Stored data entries
════

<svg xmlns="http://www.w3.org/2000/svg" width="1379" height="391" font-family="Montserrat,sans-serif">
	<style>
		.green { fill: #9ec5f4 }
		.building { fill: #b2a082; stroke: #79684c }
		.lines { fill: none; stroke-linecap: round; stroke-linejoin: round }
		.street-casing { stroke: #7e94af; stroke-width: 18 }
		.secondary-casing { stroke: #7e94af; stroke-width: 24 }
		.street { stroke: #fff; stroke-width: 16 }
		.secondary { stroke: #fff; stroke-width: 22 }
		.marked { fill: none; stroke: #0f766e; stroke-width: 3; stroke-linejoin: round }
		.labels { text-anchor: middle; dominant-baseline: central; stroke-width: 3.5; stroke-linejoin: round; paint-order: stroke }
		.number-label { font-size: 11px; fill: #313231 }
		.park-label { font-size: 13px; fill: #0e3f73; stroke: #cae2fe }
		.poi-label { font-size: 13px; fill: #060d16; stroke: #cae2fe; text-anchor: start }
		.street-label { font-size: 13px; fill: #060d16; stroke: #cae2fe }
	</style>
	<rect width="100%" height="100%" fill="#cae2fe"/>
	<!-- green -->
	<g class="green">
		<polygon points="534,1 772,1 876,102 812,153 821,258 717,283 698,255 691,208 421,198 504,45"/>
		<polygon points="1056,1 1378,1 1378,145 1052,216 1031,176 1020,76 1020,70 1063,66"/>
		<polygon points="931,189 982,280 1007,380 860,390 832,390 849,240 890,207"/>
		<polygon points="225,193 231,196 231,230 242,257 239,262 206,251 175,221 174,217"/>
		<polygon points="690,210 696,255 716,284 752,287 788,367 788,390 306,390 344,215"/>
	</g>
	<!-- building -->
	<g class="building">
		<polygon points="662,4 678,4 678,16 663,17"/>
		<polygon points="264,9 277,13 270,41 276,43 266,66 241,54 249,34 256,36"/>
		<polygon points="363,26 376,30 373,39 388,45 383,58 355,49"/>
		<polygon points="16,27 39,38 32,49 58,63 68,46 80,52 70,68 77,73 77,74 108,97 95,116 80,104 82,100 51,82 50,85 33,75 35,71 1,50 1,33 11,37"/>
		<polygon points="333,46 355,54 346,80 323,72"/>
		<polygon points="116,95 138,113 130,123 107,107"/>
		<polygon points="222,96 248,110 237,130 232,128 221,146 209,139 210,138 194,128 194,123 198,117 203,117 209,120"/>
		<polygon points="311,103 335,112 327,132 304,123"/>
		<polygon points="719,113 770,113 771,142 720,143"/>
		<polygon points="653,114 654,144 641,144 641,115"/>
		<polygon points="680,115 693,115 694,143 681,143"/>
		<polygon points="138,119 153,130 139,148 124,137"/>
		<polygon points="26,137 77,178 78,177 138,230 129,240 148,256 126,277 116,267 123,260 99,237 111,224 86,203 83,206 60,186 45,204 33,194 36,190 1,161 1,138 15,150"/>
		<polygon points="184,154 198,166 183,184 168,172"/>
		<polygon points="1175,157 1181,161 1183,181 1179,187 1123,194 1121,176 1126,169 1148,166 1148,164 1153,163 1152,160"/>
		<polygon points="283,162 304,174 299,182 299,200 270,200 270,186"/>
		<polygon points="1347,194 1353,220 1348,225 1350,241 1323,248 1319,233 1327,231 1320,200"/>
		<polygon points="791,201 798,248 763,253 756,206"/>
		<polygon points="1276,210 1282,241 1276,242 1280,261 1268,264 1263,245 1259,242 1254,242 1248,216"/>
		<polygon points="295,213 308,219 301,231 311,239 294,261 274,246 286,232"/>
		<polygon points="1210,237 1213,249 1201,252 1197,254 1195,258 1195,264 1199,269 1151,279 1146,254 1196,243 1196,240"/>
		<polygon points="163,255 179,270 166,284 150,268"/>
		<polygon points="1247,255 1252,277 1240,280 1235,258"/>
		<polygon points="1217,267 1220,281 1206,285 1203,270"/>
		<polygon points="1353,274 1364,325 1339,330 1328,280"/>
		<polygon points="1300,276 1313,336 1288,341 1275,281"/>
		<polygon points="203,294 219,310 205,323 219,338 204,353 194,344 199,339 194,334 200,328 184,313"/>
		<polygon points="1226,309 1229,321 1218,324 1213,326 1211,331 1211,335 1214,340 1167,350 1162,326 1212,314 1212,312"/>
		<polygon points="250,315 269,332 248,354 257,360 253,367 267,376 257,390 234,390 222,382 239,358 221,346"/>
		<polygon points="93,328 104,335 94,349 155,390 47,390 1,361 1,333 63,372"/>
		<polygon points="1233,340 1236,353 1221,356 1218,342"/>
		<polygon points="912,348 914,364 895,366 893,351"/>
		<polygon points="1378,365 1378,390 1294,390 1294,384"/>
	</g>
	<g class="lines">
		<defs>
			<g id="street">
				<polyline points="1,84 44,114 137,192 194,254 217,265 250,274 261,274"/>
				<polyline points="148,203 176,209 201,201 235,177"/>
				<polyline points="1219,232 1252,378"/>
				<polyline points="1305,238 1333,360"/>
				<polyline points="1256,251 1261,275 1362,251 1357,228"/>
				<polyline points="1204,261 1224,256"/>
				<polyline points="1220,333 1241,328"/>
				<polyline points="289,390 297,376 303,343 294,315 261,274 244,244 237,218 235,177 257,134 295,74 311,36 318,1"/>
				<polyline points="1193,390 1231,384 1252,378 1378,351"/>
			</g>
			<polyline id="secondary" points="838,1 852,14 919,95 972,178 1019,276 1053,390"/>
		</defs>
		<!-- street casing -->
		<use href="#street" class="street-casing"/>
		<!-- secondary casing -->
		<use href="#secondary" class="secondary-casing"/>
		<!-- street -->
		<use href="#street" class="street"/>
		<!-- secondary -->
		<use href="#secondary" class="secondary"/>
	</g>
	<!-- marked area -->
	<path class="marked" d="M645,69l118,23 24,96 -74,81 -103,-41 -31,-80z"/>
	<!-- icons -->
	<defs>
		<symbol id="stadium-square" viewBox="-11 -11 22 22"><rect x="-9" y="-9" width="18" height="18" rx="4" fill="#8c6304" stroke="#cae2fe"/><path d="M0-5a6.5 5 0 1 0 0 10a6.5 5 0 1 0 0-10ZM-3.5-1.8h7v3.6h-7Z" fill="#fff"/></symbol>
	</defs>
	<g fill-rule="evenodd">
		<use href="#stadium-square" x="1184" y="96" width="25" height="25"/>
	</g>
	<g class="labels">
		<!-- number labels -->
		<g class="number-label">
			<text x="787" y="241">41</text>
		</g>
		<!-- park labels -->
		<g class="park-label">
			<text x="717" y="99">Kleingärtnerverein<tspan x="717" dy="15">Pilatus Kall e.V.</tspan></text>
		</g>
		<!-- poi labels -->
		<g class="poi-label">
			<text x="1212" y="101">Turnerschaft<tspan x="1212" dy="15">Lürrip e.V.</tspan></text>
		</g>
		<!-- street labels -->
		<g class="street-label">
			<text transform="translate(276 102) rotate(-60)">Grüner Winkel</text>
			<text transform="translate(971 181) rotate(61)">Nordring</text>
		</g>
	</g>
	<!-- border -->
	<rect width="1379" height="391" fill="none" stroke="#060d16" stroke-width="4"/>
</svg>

════

Work required: An unaltered transcription of all the data above is needed.

Result below:
<svg xmlns="http://www.w3.org/2000/svg" width="1379" height="391" font-family="Montserrat,sans-serif">
	<style>
		.green { fill: #9ec5f4 }
		.building { fill: #b2a082; stroke: #79684c }
		.lines { fill: none; stroke-linecap: round; stroke-linejoin: round }
		.street-casing { stroke: #7e94af; stroke-width: 18 }
		.secondary-casing { stroke: #7e94af; stroke-width: 24 }
		.street { stroke: #fff; stroke-width: 16 }
		.secondary { stroke: #fff; stroke-width: 22 }
		.marked { fill: none; stroke: #0f766e; stroke-width: 3; stroke-linejoin: round }
		.labels { text-anchor: middle; dominant-baseline: central; stroke-width: 3.5; stroke-linejoin: round; paint-order: stroke }
		.number-label { font-size: 11px; fill: #313231 }
		.park-label { font-size: 13px; fill: #0e3f73; stroke: #cae2fe }
		.poi-label { font-size: 13px; fill: #060d16; stroke: #cae2fe; text-anchor: start }
		.street-label { font-size: 13px; fill: #060d16; stroke: #cae2fe }
	</style>
	<rect width="100%" height="100%" fill="#cae2fe"/>
	<!-- green -->
	<g class="green">
		<polygon points="534,1 772,1 876,102 812,153 821,258 717,283 698,255 691,208 421,198 504,45"/>
		<polygon points="1056,1 1378,1 1378,145 1052,216 1031,176 1020,76 1020,70 1063,66"/>
		<polygon points="931,189 982,280 1007,380 860,390 832,390 849,240 890,207"/>
		<polygon points="225,193 231,196 231,230 242,257 239,262 206,251 175,221 174,217"/>
		<polygon points="690,210 696,255 716,284 752,287 788,367 788,390 306,390 344,215"/>
	</g>
	<!-- building -->
	<g class="building">
		<polygon points="662,4 678,4 678,16 663,17"/>
		<polygon points="264,9 277,13 270,41 276,43 266,66 241,54 249,34 256,36"/>
		<polygon points="363,26 376,30 373,39 388,45 383,58 355,49"/>
		<polygon points="16,27 39,38 32,49 58,63 68,46 80,52 70,68 77,73 77,74 108,97 95,116 80,104 82,100 51,82 50,85 33,75 35,71 1,50 1,33 11,37"/>
		<polygon points="333,46 355,54 346,80 323,72"/>
		<polygon points="116,95 138,113 130,123 107,107"/>
		<polygon points="222,96 248,110 237,130 232,128 221,146 209,139 210,138 194,128 194,123 198,117 203,117 209,120"/>
		<polygon points="311,103 335,112 327,132 304,123"/>
		<polygon points="719,113 770,113 771,142 720,143"/>
		<polygon points="653,114 654,144 641,144 641,115"/>
		<polygon points="680,115 693,115 694,143 681,143"/>
		<polygon points="138,119 153,130 139,148 124,137"/>
		<polygon points="26,137 77,178 78,177 138,230 129,240 148,256 126,277 116,267 123,260 99,237 111,224 86,203 83,206 60,186 45,204 33,194 36,190 1,161 1,138 15,150"/>
		<polygon points="184,154 198,166 183,184 168,172"/>
		<polygon points="1175,157 1181,161 1183,181 1179,187 1123,194 1121,176 1126,169 1148,166 1148,164 1153,163 1152,160"/>
		<polygon points="283,162 304,174 299,182 299,200 270,200 270,186"/>
		<polygon points="1347,194 1353,220 1348,225 1350,241 1323,248 1319,233 1327,231 1320,200"/>
		<polygon points="791,201 798,248 763,253 756,206"/>
		<polygon points="1276,210 1282,241 1276,242 1280,261 1268,264 1263,245 1259,242 1254,242 1248,216"/>
		<polygon points="295,213 308,219 301,231 311,239 294,261 274,246 286,232"/>
		<polygon points="1210,237 1213,249 1201,252 1197,254 1195,258 1195,264 1199,269 1151,279 1146,254 1196,243 1196,240"/>
		<polygon points="163,255 179,270 166,284 150,268"/>
		<polygon points="1247,255 1252,277 1240,280 1235,258"/>
		<polygon points="1217,267 1220,281 1206,285 1203,270"/>
		<polygon points="1353,274 1364,325 1339,330 1328,280"/>
		<polygon points="1300,276 1313,336 1288,341 1275,281"/>
		<polygon points="203,294 219,310 205,323 219,338 204,353 194,344 199,339 194,334 200,328 184,313"/>
		<polygon points="1226,309 1229,321 1218,324 1213,326 1211,331 1211,335 1214,340 1167,350 1162,326 1212,314 1212,312"/>
		<polygon points="250,315 269,332 248,354 257,360 253,367 267,376 257,390 234,390 222,382 239,358 221,346"/>
		<polygon points="93,328 104,335 94,349 155,390 47,390 1,361 1,333 63,372"/>
		<polygon points="1233,340 1236,353 1221,356 1218,342"/>
		<polygon points="912,348 914,364 895,366 893,351"/>
		<polygon points="1378,365 1378,390 1294,390 1294,384"/>
	</g>
	<g class="lines">
		<defs>
			<g id="street">
				<polyline points="1,84 44,114 137,192 194,254 217,265 250,274 261,274"/>
				<polyline points="148,203 176,209 201,201 235,177"/>
				<polyline points="1219,232 1252,378"/>
				<polyline points="1305,238 1333,360"/>
				<polyline points="1256,251 1261,275 1362,251 1357,228"/>
				<polyline points="1204,261 1224,256"/>
				<polyline points="1220,333 1241,328"/>
				<polyline points="289,390 297,376 303,343 294,315 261,274 244,244 237,218 235,177 257,134 295,74 311,36 318,1"/>
				<polyline points="1193,390 1231,384 1252,378 1378,351"/>
			</g>
			<polyline id="secondary" points="838,1 852,14 919,95 972,178 1019,276 1053,390"/>
		</defs>
		<!-- street casing -->
		<use href="#street" class="street-casing"/>
		<!-- secondary casing -->
		<use href="#secondary" class="secondary-casing"/>
		<!-- street -->
		<use href="#street" class="street"/>
		<!-- secondary -->
		<use href="#secondary" class="secondary"/>
	</g>
	<!-- marked area -->
	<path class="marked" d="M645,69l118,23 24,96 -74,81 -103,-41 -31,-80z"/>
	<!-- icons -->
	<defs>
		<symbol id="stadium-square" viewBox="-11 -11 22 22"><rect x="-9" y="-9" width="18" height="18" rx="4" fill="#8c6304" stroke="#cae2fe"/><path d="M0-5a6.5 5 0 1 0 0 10a6.5 5 0 1 0 0-10ZM-3.5-1.8h7v3.6h-7Z" fill="#fff"/></symbol>
	</defs>
	<g fill-rule="evenodd">
		<use href="#stadium-square" x="1184" y="96" width="25" height="25"/>
	</g>
	<g class="labels">
		<!-- number labels -->
		<g class="number-label">
			<text x="787" y="241">41</text>
		</g>
		<!-- park labels -->
		<g class="park-label">
			<text x="717" y="99">Kleingärtnerverein<tspan x="717" dy="15">Pilatus Kall e.V.</tspan></text>
		</g>
		<!-- poi labels -->
		<g class="poi-label">
			<text x="1212" y="101">Turnerschaft<tspan x="1212" dy="15">Lürrip e.V.</tspan></text>
		</g>
		<!-- street labels -->
		<g class="street-label">
			<text transform="translate(276 102) rotate(-60)">Grüner Winkel</text>
			<text transform="translate(971 181) rotate(61)">Nordring</text>
		</g>
	</g>
	<!-- border -->
	<rect width="1379" height="391" fill="none" stroke="#060d16" stroke-width="4"/>
</svg>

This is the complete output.